→ Problem description
Show all the lines in the data below that include the word "pixels".

→ Supplied material
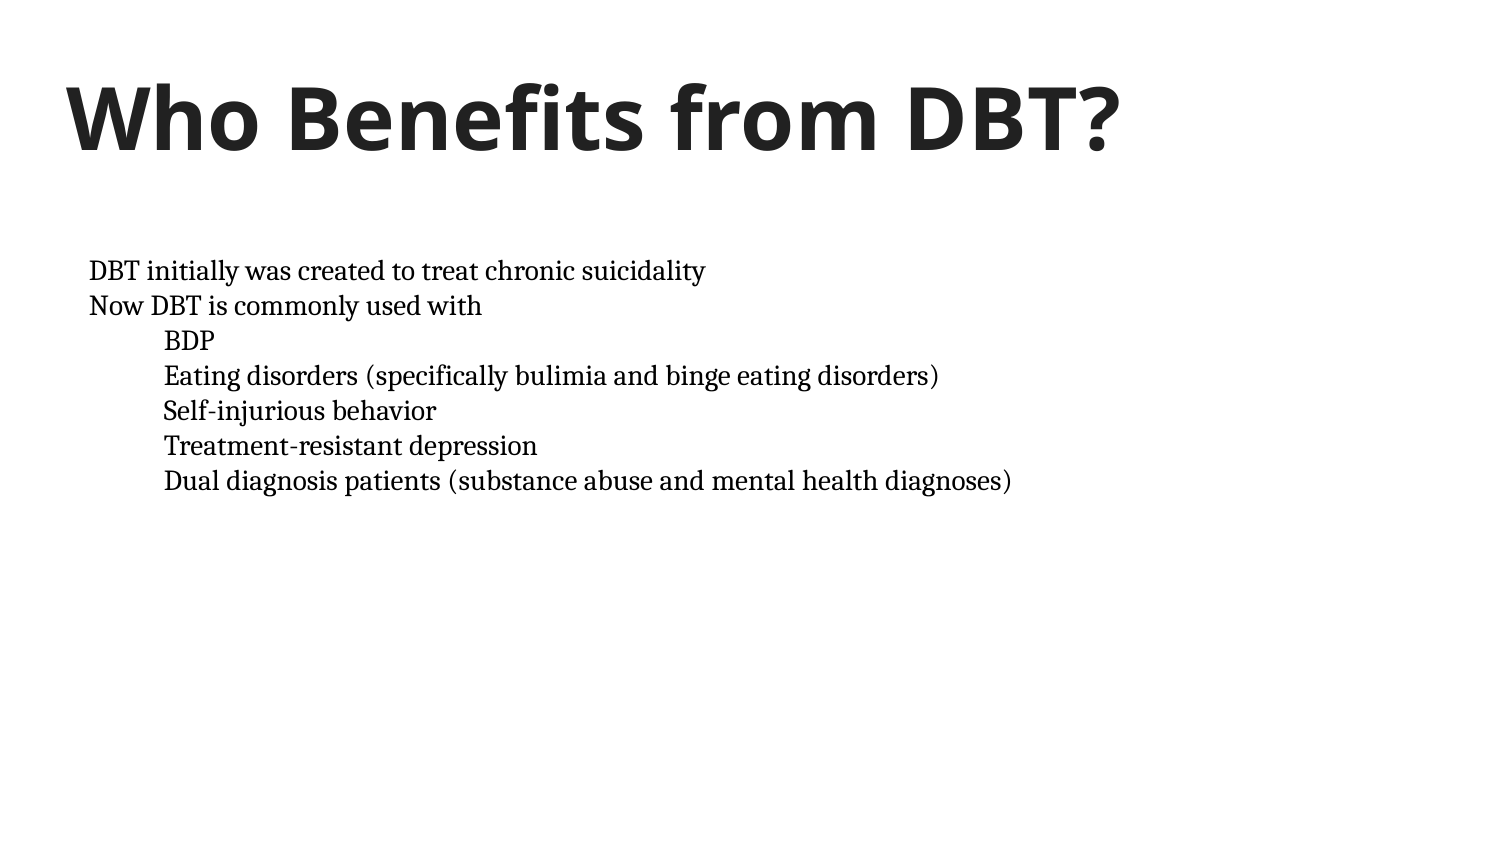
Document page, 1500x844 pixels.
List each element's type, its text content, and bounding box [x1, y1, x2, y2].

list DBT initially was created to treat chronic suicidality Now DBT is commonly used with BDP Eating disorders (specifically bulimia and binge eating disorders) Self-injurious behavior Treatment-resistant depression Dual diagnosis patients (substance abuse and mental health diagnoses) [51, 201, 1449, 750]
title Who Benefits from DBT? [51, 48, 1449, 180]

---

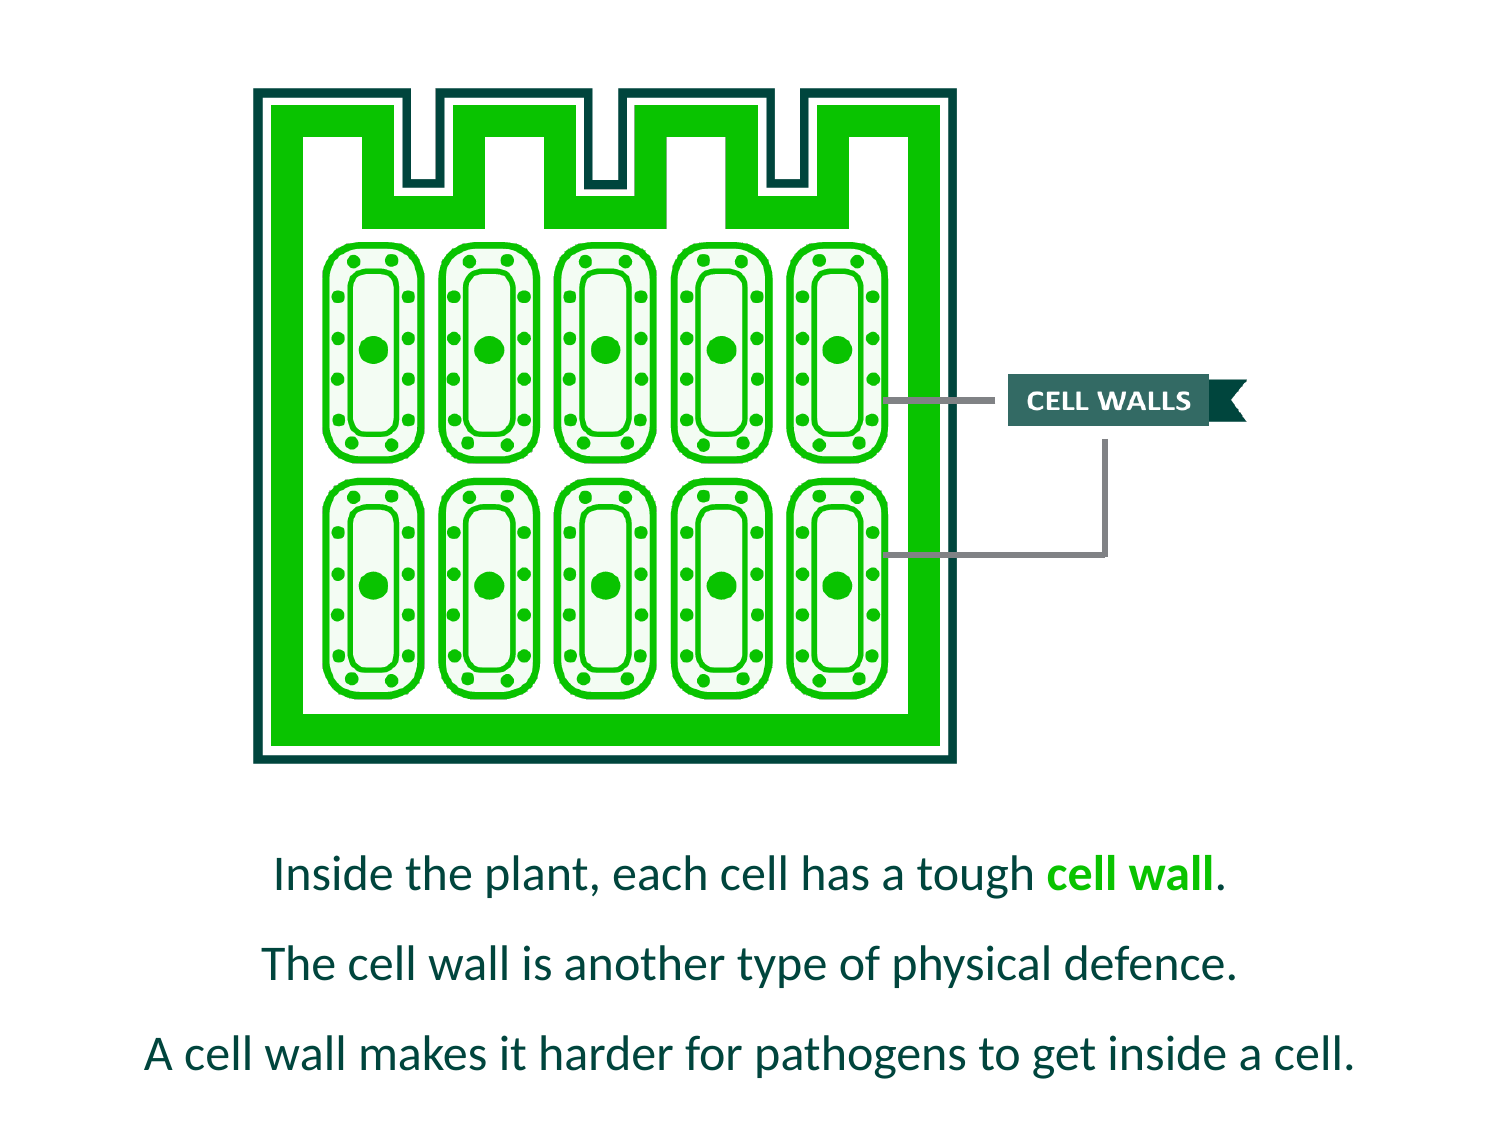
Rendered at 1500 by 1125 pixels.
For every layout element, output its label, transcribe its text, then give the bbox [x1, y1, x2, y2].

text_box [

→ Answer section
Document page, 1500x844 pixels.
Rendered at 1500 by 1125 pixels.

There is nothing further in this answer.